Headache caused by ischaemic stroke, usually with acute onset and associated with focal neurological signs. It has a self-limited course, and is very rarely the presenting or a prominent feature of ischaemic stroke.
A. Any new headache fulfilling criterion C
B. Acute ischaemic stroke has been diagnosed
C. Evidence of causation demonstrated by at least one of the following:
1. headache has developed in very close temporal relation to other symptoms and/or clinical signs of ischaemic stroke, or has led to the diagnosis of ischaemic stroke
2. headache has significantly improved in parallel with stabilization or improvement of other symptoms or clinical or radiological signs of ischaemic stroke
D. Not better accounted for by another ICHD-3 diagnosis.

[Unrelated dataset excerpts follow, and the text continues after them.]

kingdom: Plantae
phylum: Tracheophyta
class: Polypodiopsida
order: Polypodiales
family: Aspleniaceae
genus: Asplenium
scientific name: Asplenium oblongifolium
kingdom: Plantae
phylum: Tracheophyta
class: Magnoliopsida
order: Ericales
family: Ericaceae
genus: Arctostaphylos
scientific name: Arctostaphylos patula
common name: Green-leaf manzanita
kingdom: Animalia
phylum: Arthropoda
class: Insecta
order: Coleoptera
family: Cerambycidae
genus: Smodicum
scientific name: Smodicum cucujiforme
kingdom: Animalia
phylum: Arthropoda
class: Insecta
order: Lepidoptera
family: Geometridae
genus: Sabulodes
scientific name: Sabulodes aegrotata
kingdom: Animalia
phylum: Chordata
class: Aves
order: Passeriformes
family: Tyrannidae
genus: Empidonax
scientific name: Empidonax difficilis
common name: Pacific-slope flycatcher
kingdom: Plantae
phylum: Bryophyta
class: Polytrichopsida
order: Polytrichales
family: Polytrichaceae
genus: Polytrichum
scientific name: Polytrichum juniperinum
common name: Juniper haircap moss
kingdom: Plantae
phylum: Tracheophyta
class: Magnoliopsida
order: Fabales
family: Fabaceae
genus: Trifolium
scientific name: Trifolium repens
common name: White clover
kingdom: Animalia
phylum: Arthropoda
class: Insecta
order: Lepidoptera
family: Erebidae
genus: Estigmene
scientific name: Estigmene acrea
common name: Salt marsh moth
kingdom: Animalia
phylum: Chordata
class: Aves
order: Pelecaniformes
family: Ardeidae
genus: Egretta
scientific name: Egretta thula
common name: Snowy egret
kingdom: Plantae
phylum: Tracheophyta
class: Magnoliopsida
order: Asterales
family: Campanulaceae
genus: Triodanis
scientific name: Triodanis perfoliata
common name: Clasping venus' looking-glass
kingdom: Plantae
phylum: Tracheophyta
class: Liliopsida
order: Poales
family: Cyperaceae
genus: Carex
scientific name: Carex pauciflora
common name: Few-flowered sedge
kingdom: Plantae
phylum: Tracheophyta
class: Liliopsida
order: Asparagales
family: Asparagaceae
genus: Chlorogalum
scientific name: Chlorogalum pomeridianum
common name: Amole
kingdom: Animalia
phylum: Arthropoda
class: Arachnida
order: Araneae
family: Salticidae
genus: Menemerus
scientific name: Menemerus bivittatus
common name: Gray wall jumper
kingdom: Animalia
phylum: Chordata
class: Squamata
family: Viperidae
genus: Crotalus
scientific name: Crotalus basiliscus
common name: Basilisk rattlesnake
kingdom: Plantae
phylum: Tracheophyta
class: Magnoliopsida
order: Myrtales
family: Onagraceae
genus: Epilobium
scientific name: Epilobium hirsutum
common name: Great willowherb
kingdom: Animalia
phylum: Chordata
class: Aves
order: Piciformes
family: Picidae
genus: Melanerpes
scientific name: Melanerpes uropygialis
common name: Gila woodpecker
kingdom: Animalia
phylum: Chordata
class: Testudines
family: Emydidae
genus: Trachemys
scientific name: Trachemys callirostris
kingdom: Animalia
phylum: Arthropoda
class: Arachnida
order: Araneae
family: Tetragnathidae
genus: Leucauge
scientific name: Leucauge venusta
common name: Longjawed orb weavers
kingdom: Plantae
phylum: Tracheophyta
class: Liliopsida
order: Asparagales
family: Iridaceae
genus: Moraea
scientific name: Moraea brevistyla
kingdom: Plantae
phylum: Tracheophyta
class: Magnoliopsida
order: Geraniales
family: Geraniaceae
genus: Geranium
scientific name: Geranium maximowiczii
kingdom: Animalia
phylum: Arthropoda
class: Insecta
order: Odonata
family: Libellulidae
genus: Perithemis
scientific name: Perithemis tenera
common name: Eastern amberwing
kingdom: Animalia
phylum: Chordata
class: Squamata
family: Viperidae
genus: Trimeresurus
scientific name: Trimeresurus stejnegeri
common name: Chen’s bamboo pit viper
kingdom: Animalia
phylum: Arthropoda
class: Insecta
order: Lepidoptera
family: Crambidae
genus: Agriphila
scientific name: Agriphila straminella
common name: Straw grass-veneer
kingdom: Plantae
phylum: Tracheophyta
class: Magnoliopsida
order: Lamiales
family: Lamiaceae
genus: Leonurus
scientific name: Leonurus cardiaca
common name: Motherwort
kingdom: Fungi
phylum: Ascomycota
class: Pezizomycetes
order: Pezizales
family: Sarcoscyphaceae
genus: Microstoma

6.1.1 Headache attributed to ischaemic stroke (cerebral infarction) is accompanied by focal neurological signs and/or alterations in consciousness, which in most cases allows easy differentiation from the primary headaches. It is usually of moderate intensity, and has no specific characteristics. It can be bilateral or unilateral ipsilateral to the stroke. Rarely, an acute ischaemic stroke, notably a cerebellar infarction, can present with an isolated sudden (even thunderclap) headache.
Headache accompanies ischaemic stroke in up to one third of cases; it is more frequent in basilar- than in carotid-territory strokes. It is of little practical value in establishing stroke aetiology except that headache is very rarely associated with lacunar infarcts but extremely common in acute arterial wall disorders such as dissection or reversible cerebral vasoconstriction syndrome. In these latter conditions, headache may be directly caused by the arterial wall lesions and may precede ischaemic stroke.